Whatever lies between the line that holds "[66,73,313,96] [94,111,235,127] IrivenConfigManager" and the final line of the records below, both included, should be repeated exactly; leave out the pictures and add nothing.

[Extracted records]
◆ ◆ ◆

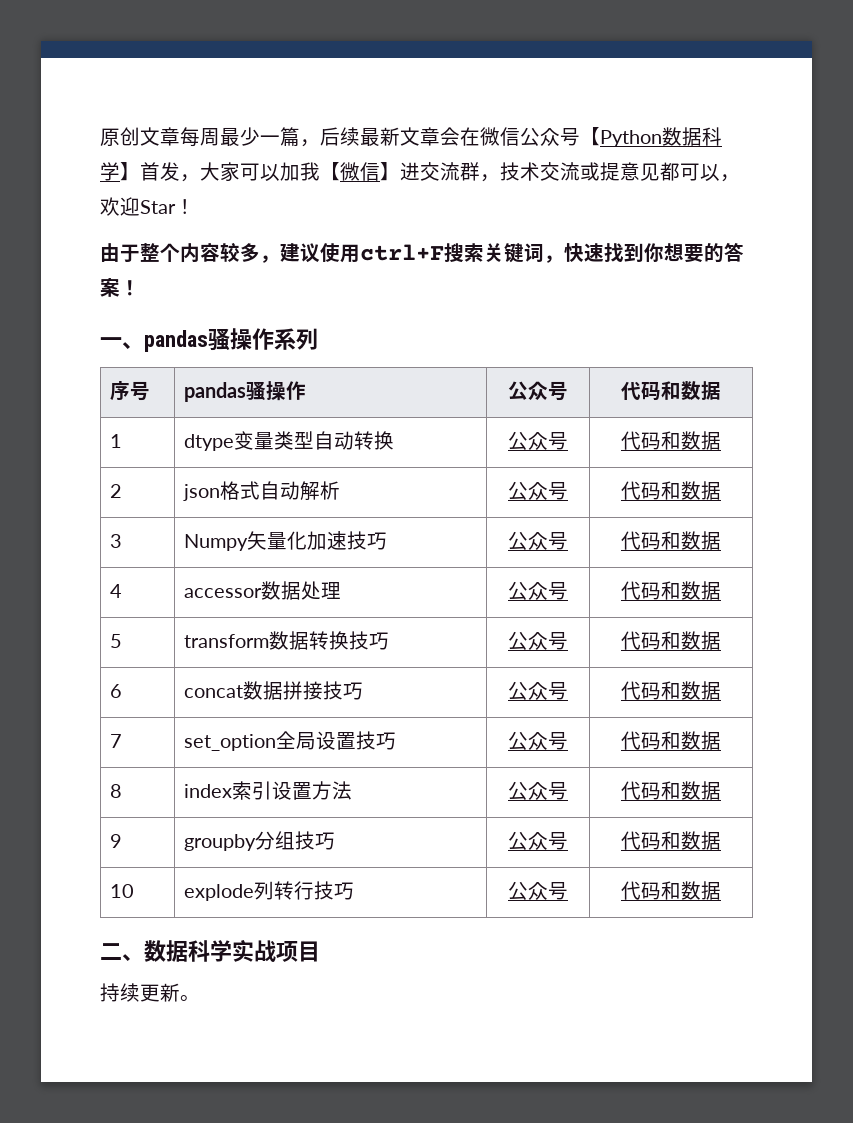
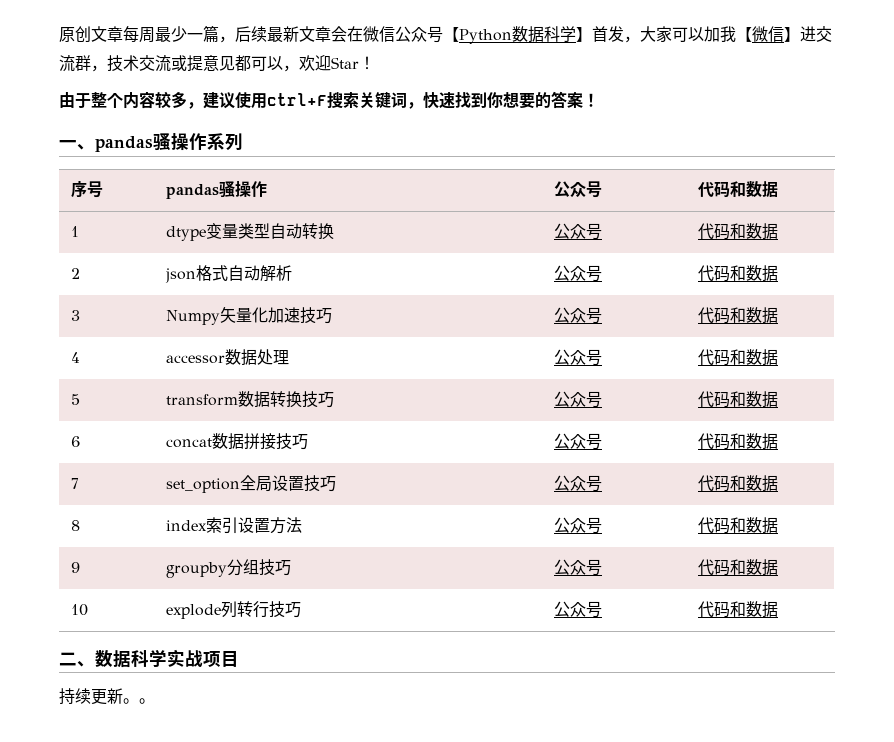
(200, 998) none -> [139,698,155,704] 。

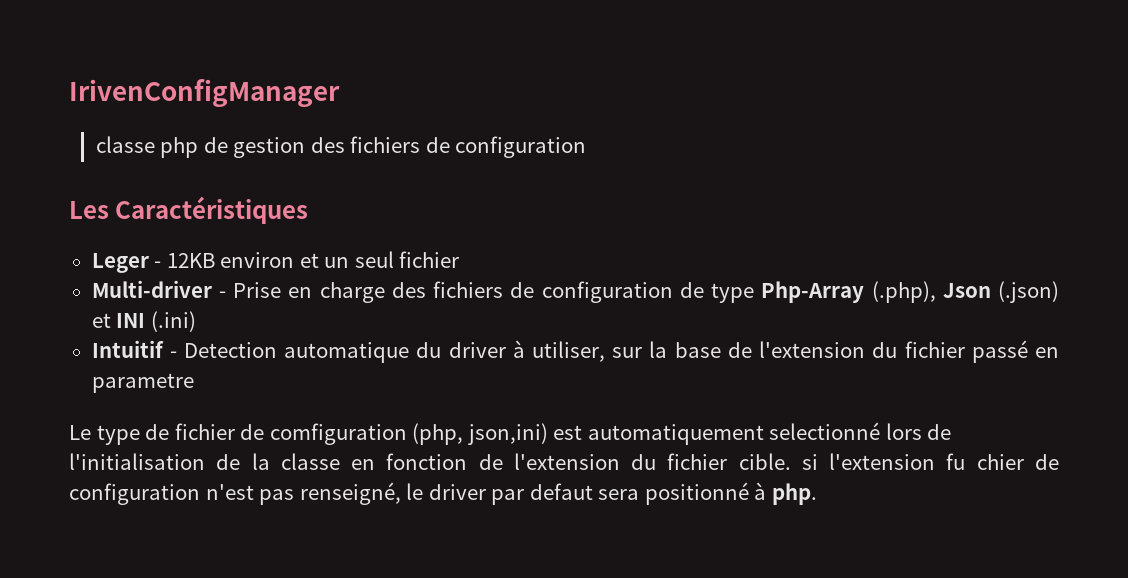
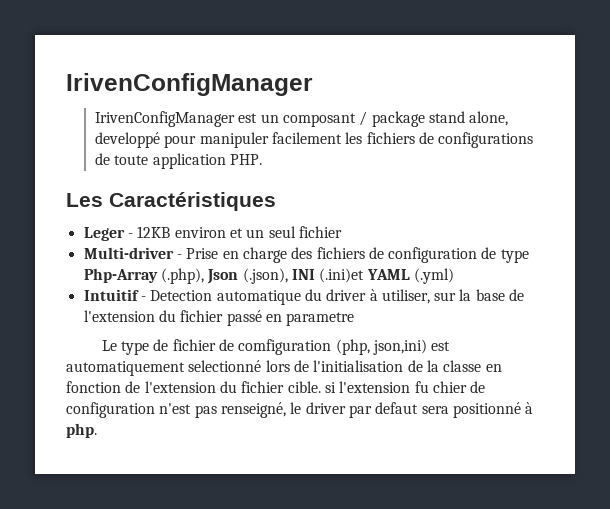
[95,136,587,158] classe php de gestion des fichiers de configuration -> [94,111,509,127] [94,132,534,148] [94,153,262,169] IrivenConfigManager est un composant / package stand alone, developpé pour manipuler facilement les fichiers de configurations de toute application PHP.
[998,281,1060,303] [91,311,196,332] (.json) et INI (.ini) -> [242,268,454,284] (.json), INI (.ini)et YAML (.yml)

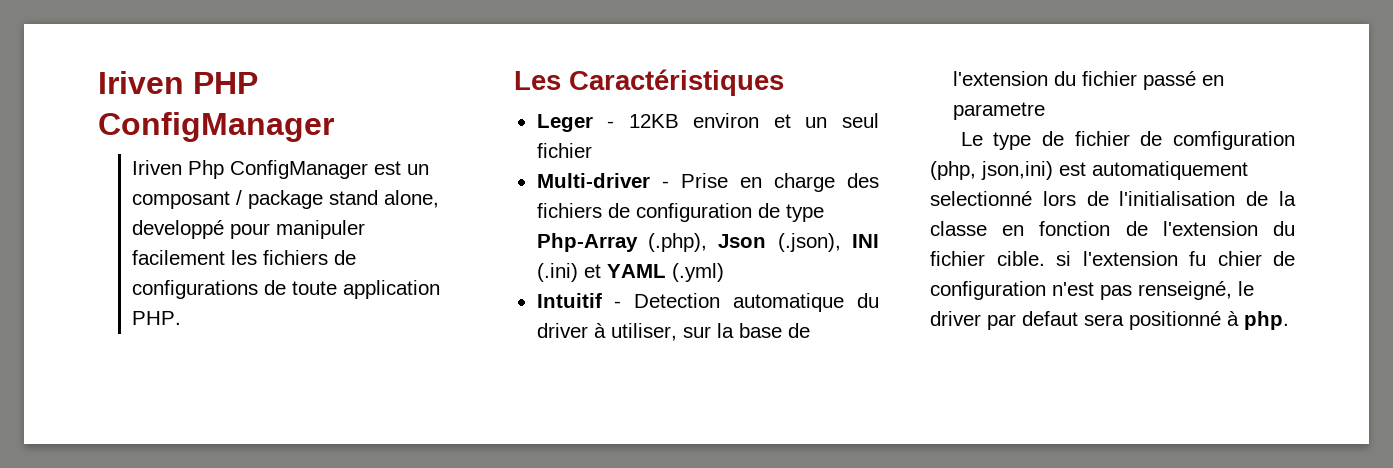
[66,73,313,96] [94,111,235,127] IrivenConfigManager // IrivenConfigManager -> [98,71,258,94] [98,112,334,142] [132,160,369,179] Iriven PHP ConfigManager // Iriven Php ConfigManager
[319,268,365,283] (.ini)et -> [536,263,601,282] (.ini) et

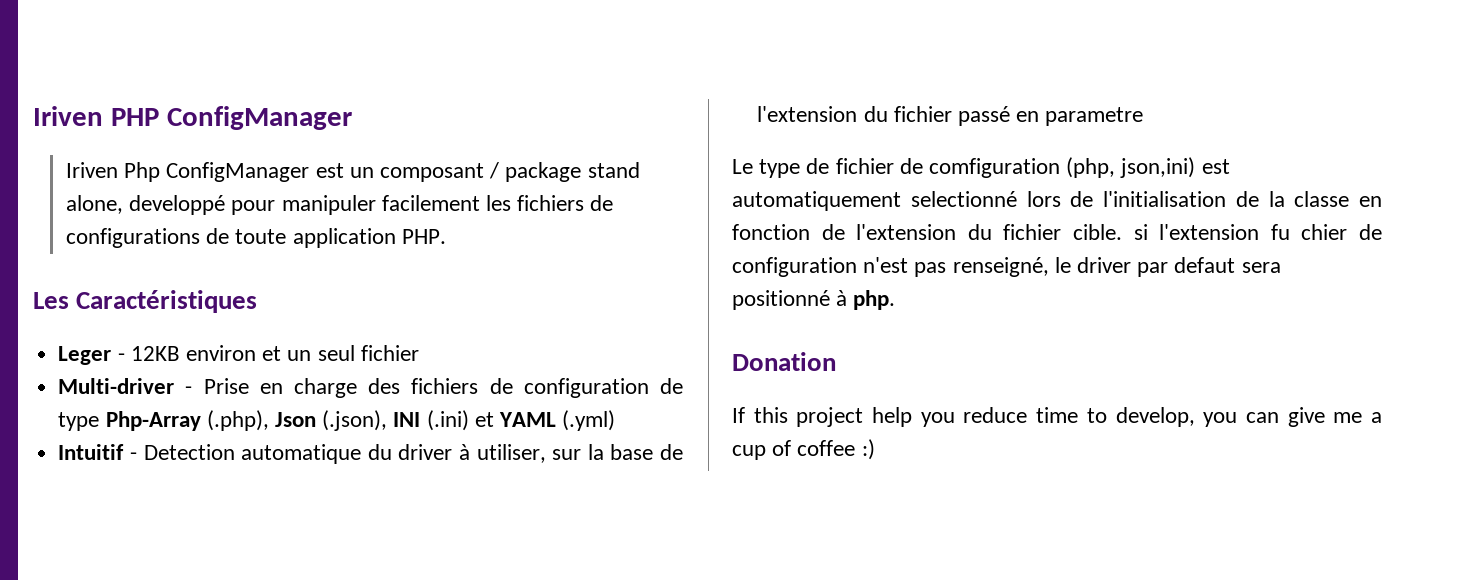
(1289, 320) none -> [732,352,836,371] [732,407,1382,427] [732,439,875,460] // Donation // If this project help you reduce time to develop, you can give me a cup of coffee :)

◆ ◆ ◆

[TASK OUTPUT]
[66,73,313,96] [94,111,235,127] IrivenConfigManager // IrivenConfigManager -> [98,71,258,94] [98,112,334,142] [132,160,369,179] Iriven PHP ConfigManager // Iriven Php ConfigManager
[319,268,365,283] (.ini)et -> [536,263,601,282] (.ini) et

(1289, 320) none -> [732,352,836,371] [732,407,1382,427] [732,439,875,460] // Donation // If this project help you reduce time to develop, you can give me a cup of coffee :)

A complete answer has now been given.